Blair refused to give a timetable, but his official spokesperson said, "Troop withdrawal comes after the process of 'Iraqisation'."
This is a cynical policy, which will lead to mounting Iraqi casualties. It also reflects the weakness of the occupiers.
In a statement which could have been made in Vietnam or Belfast, a marine captain said, "We're holding it down to a manageable level until Iraqi forces can take over the fight."
US forces are attacked when they venture out and their bases are hit when they don't. Most patrols consist of going out, coming under fire and then returning to base.
Blair has admitted that there is a serious situation in the south as well. British forces occupying the region are also largely confined to their bases because of the level of opposition.

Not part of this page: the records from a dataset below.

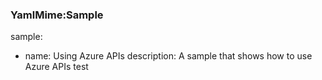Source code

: ### YamlMime:Sample
sample:
- name: Using Azure APIs
  description: A sample that shows how to use Azure APIs
  test
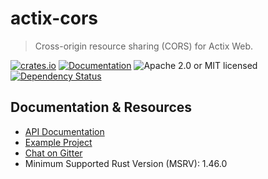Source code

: # actix-cors

> Cross-origin resource sharing (CORS) for Actix Web.

[![crates.io](https://img.shields.io/crates/v/actix-cors?label=latest)](https://crates.io/crates/actix-cors)
[![Documentation](https://docs.rs/actix-cors/badge.svg?version=0.5.4)](https://docs.rs/actix-cors/0.5.4)
![Apache 2.0 or MIT licensed](https://img.shields.io/crates/l/actix-cors)
[![Dependency Status](https://deps.rs/crate/actix-cors/0.5.4/status.svg)](https://deps.rs/crate/actix-cors/0.5.4)

## Documentation & Resources

- [API Documentation](https://docs.rs/actix-cors)
- [Example Project](https://github.com/actix/examples/tree/master/security/web-cors)
- [Chat on Gitter](https://gitter.im/actix/actix-web)
- Minimum Supported Rust Version (MSRV): 1.46.0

As in previous occupations, faced with growing resistance, the US and Britain are quite prepared to stoke sectarian tensions in an attempt to regain control.
The occupation has created a hell in Iraq -- and the conflict threatens wider destabilisation. In the north, Turkish forces are inside the country attacking Kurdish fighters, and Iranian troops regularly shell Kurdish forces.
The occupying forces should quit now -- it would not be a moment too soon.
Pensions
Trouble at the TUC
A sign of the Trade Union Congress's (TUC) commitment to fighting for our pension rights can perhaps be glimpsed in the state of its own staff pensions.
According to accounts just released, the TUC’s pension fund ended 2004 £2.4 million in the red, up from £148,000 a year earlier.
The TUC has pushed through a number of pension cuts for its own workers, including an end to early retirement.
They haven't got rid of the final salary scheme, but considering the mess they are making of defending workers' pensions against the government and the bosses, it probably won't be long.
Nuclear power
Profits before safety
Tony Blair announced last week that nuclear power was "back on the agenda with a vengeance"

-- pre-empting a government report due out in July.
His posturing comes the same week that it was revealed that there have been 57 incidents at existing nuclear power stations since Labour came to power in 1997. With plans to privatise chunks of the nuclear power industry, Blair is putting the needs of big business above safety.